• arylalkylamine N-acetyltransferase;
  • flatfish;
  • hydroxyindole-O-methyltransferase;
  • orthodenticle homeobox 5;
  • pineal organ;
  • retina


Melatonin biosynthesis from serotonin involves the sequential activation of the arylalkylamine N-acetyltransferase (AANAT) and hydroxyindole-O-methyltransferase (HIOMT). Photoperiod synchronizes a daily rhythm in pineal and retinal melatonin secretion through controlling AANAT activity. Teleost fish possess two Aanat, one expressed in the retina (AANAT1) and the other expressed in the pineal gland (AANAT2). We report here the full-length cloning of Aanat1, Aanat2, SmHiomt and Otx5 (orthodenticle homeobox homolog 5) in the turbot (Scophthalmus maximus, Sm), a flatfish belonging to an evolutionary recent group of Teleost.
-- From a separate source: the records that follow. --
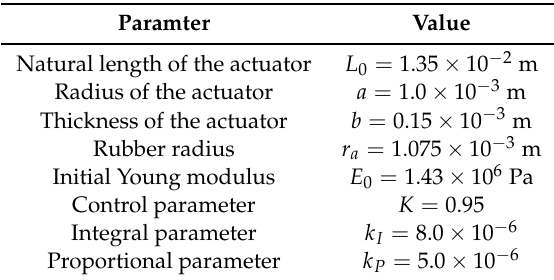
Table 3. Experimental parameters.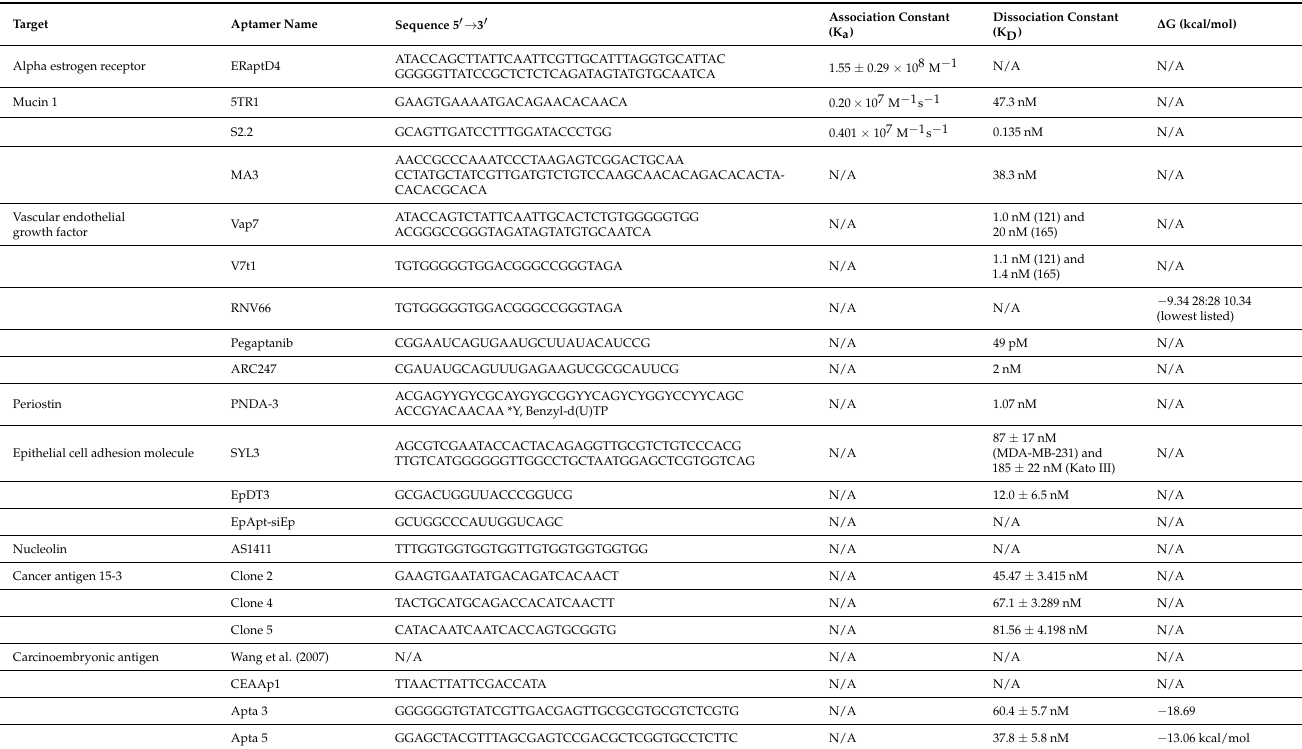
Table 2. Summary of the known breast cancer targets, available aptamers for targeting biomarkers, the binding constants, and respective Gibbs free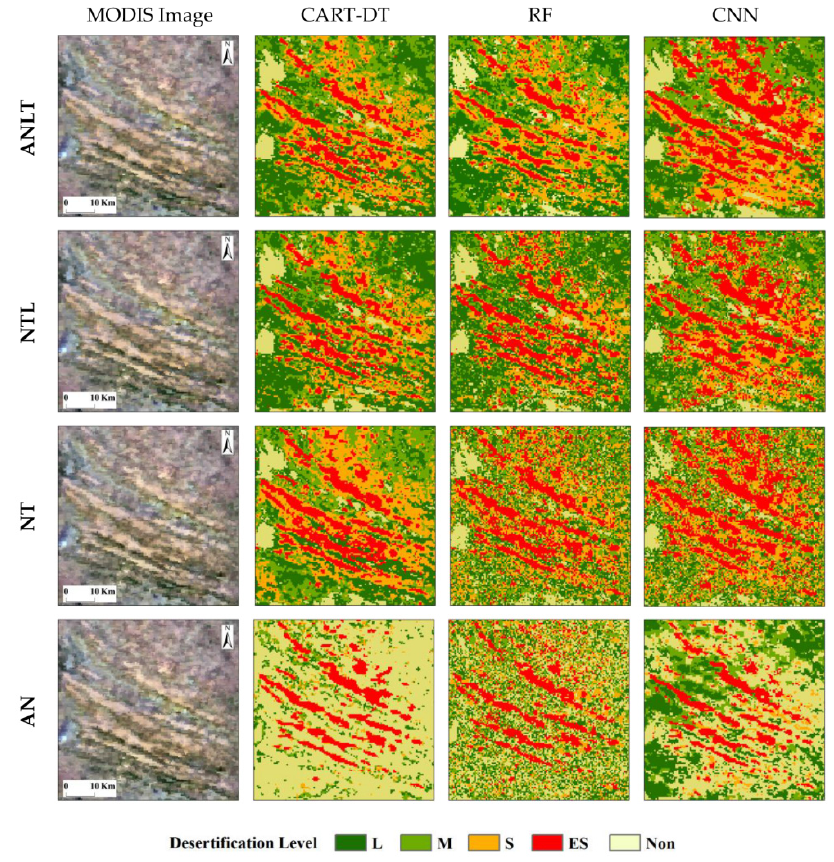
Figure 5. The desertification land classification results of the typical region based on different indicators and different machine learning methods with corresponding satellite images (see Figure 1 for the location of the typical region). L—light desertification, M—moderate desertification, S—severe desertification, ES—extremely severe desertification, Non—non-desertification. Table 4. The landscape indices of desertification land based on different combinations.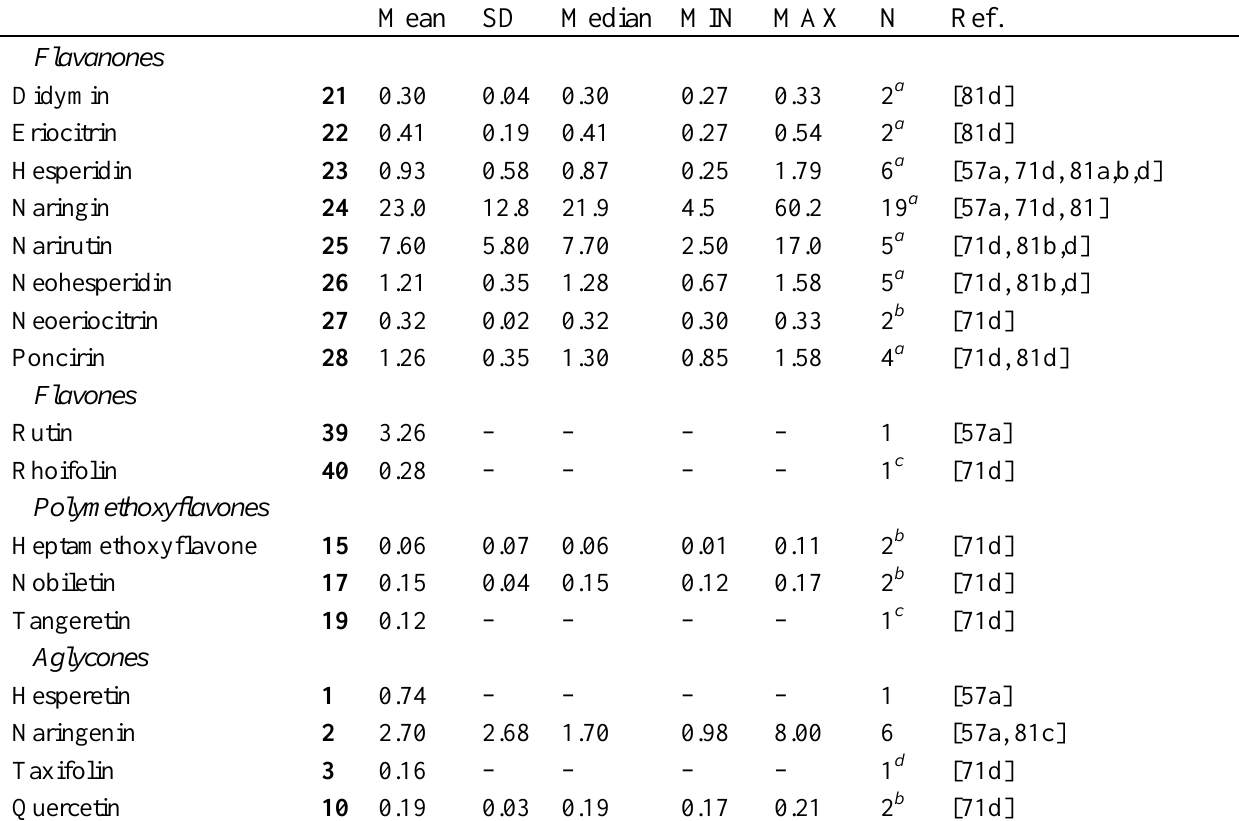
Table 17 . Flavonoid composition of C. paradisi juice (mg/100 mL).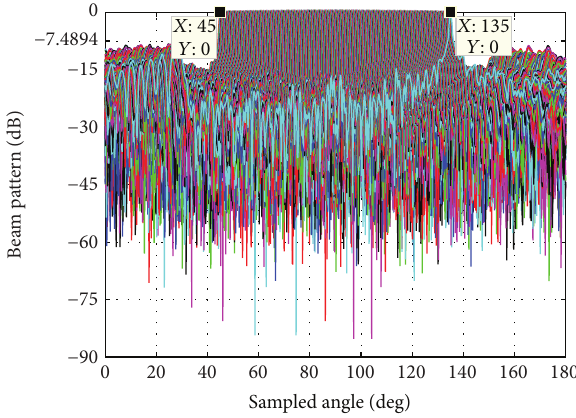
Figure 7: Beam pattern optimized by the hybrid algorithm of GA and convex optimization.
The temporal expression pattern of the genes investigated is consistent with the idea that OTX5 is needed for photoreceptor specification, and that the pineal gland differentiates before the retina. SmAanat2 expression remained pineal specific during the period of time investigated, whereas SmOtx5 and SmHiomt expressions were seen in both the retina and pineal gland. Our results do not support the existence of a second SmHiomt, as is the case for SmAanat. Neither SmAanat2 nor SmHiomt mRNAs displayed cyclic accumulation in the pineal organ of embryos and larvae maintained under a light–dark cycle from fertilization onward. This is in marked contrast with the situation observed with zebrafish Aanat2, indicating that the molecular mechanisms controlling the development of the pineal melatonin system have been modified during the evolution of Teleost.